Can't wait until March, 2007.
Pride - The "Pride" Mentor Sweepstakes The “Pride” Mentor Sweepstakes (the “Sweepstakes”) is intended for viewing and participation only in the 50 United States and the District of Columbia (“U.S.”)

Modern PRIDE guy(s).

Photo was taken of Pitt's recent co-captians in Irvine, California, in August 2005 at Nationals. D (left) is a swimmer from Philly. J (right) is now doing his student teaching at CV and made his cuts to the Olympic Trials. He's been the summer coach at Green Tree.

Movie Trailer. The story of PDR (Philadelphia Department of Recreation), which created a number of top 16 swimmers, National and NCAA finalists, and Senior/Junior National qualifiers. One year the team won Junior Nationals. Brielle White, Michael Norment, Atiba Wade, Valerie Patterson, are all products of PDR and the program led by Coach Ellis. There was a really good article on this team in The New York Times Magazine back in the mid 1990s.

Hosea, Pittsburgh's version of Philly's PRIDE story. Coach H.H. coaches at the Kingsley Center and Carrick H.S. Here he is coaching in the summer at Highland Park Pool.

1 comment:

Mark Rauterkus said...

snip from USA Swimming . org site and an article on diversity in the coaches section:

Jim Ellis has been running an inner-city program for the last 30 years. A black swimmer from Pittsburgh, he started coaching while attending college near Philadelphia. His goal initially was to instill discipline in young, black males. He expanded that goal in 1980 when he was put in charge of a new indoor facility built by the city. Discipline would still underpin his club, Philadelphia Department of Recreation, but for more than a social purpose. Ellis wanted his swimmers to compete against the best in America. By the late 1980s he had succeeded to the point that Norment called from Long Island.

"Jim Ellis had all of these black kids swimming fast, and they were swimming different events, not just the 50 free," Norment says. “I swam with PDR for a summer and came back with an entirely different mind-set. My training level stepped up tenfold."

Norment's father, a college professor, took a job with Temple University and moved with his son to Philadelphia so he could swim with PDR year-round. Michael won the 200-yard breaststroke at the junior nationals two years later. Teammate Jason Webb, another African-American, won the 200-yard backstroke. PDR won the men's medley relay. All three victories came in record times. Ellis had done the improbable: black coach, black swimmers, inner-city team, junior national titles.

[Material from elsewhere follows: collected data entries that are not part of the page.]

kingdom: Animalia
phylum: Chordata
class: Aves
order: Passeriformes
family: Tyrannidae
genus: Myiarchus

Ellis' success, however, came with an ironic twist. As PDR's stature grew, its composition lightened to the point that it is no longer just a black swim club, but rather a diverse, quality team that happens to have a large percentage of black swimmers. At a practice of his senior group this fall, only half the swimmers were black. What's more, none came from neighborhoods that surround PDR's indoor facility in northern Philadelphia. PDR might be an inner-city club, but it's mostly middle class with yearly dues for each of its swimmers up to $725.

"What I need is a 50-meter pool and enough money so that I can walk away from my (high school) teaching job," Ellis says. "Give me both and I will rock and roll."

A good facility, a well-paid coach, and blacks and Hispanics, as well as a sizeable number of whites, will be knocking down Ellis' door. It's the model for increasing diversity within competitive swimming. The only thing missing is the money to make it happen, money the American swimming community doesn't have.

"I don't want to look at this as a black-white issue, or a rich-poor issue, but as an issue of access, both to the facilities to train and the coaches to run the programs," says Wielgus. "But we can't get in the business of building facilities. We don't have the financial resources to even think about that."